→ **BRIEF**
Please state, from the article on the CloudFlare outage, the UTC time at which the change that crashed the edge routers was pushed out.

PROVIDED TEXT section start

CloudFlare Was Down Due To Edge Routers Crashing, Taking Down 785,000 Websites Including 4chan, Wikileaks, Metallica.com
Security and caching service CloudFlare was been down for close to an hour due to an issue with its edge routers. As the service adds a layer between 785,000 websites and their users in order to speed up traffic and prevent DDoS attacks and other security issues, all of those websites were affected — 4chan was one of them.
“At around 9:47 UTC (1:47 AM in California), a change got pushed out. It caused the edge routers in our network to crash,” co-founder and CEO Matthew Prince told us over the phone. “I don’t want to throw the routers’ vendor under the bus, but it caused them to crash. If you sent a packet to one of our IP addresses, you would get back a response that there was no router,” he continued.
Even though the operations team is monitoring the service 24/7, the routers crashed in such a way that they had to be manually rebooted. It means calling all the data centers around the world and reverting the rule. The DNS and proxy servers were perfectly fine, they were just unreachable.
“Starting about 30 minutes after the first report, the routers started coming online,” Prince said. But for a little while, the service was still not available because all the traffic was redirected to the first data centers that were going back online. It took about an hour to see normal traffic going in and out of CloudFlare’s servers.

PROVIDED TEXT section end
EXTRACTED ENTRIES section start

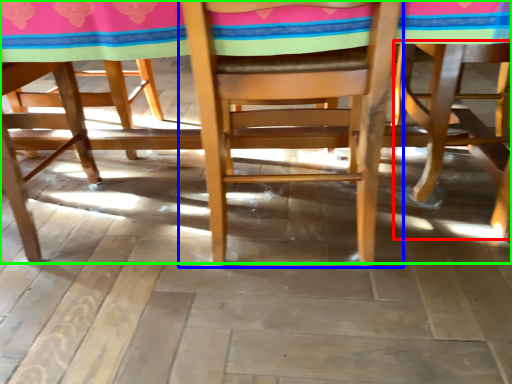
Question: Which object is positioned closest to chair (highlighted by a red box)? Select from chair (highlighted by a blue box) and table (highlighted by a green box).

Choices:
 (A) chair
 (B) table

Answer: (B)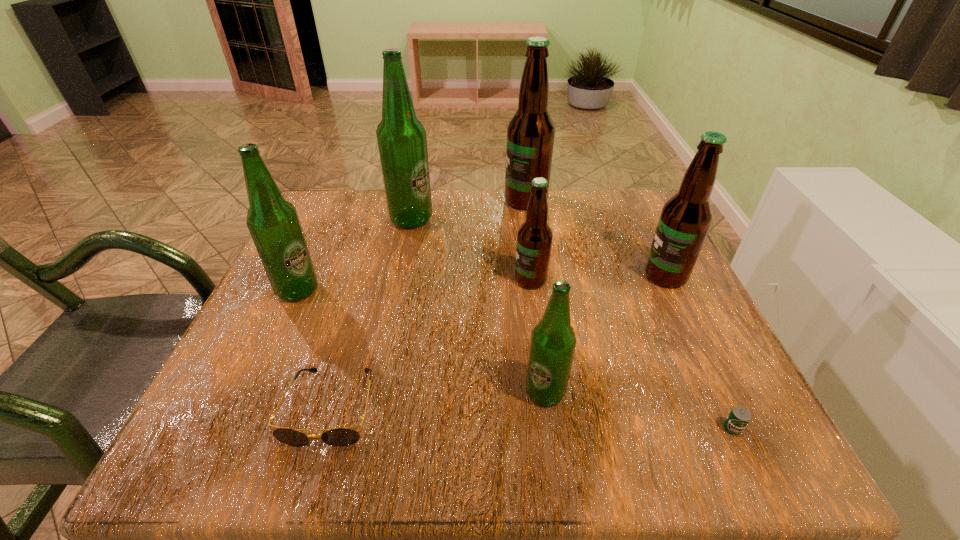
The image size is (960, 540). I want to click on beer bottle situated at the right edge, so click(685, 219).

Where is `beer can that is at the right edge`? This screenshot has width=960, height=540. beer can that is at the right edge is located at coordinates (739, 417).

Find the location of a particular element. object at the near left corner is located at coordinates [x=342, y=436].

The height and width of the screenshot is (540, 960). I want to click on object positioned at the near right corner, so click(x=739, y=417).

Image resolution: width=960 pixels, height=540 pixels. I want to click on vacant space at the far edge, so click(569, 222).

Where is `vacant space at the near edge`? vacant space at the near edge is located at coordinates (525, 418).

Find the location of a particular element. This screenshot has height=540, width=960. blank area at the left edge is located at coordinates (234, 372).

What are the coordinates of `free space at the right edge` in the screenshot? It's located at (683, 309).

EXTRACTED ENTRIES section end

→ **YOUR RESPONSE**
Around 9:47 UTC.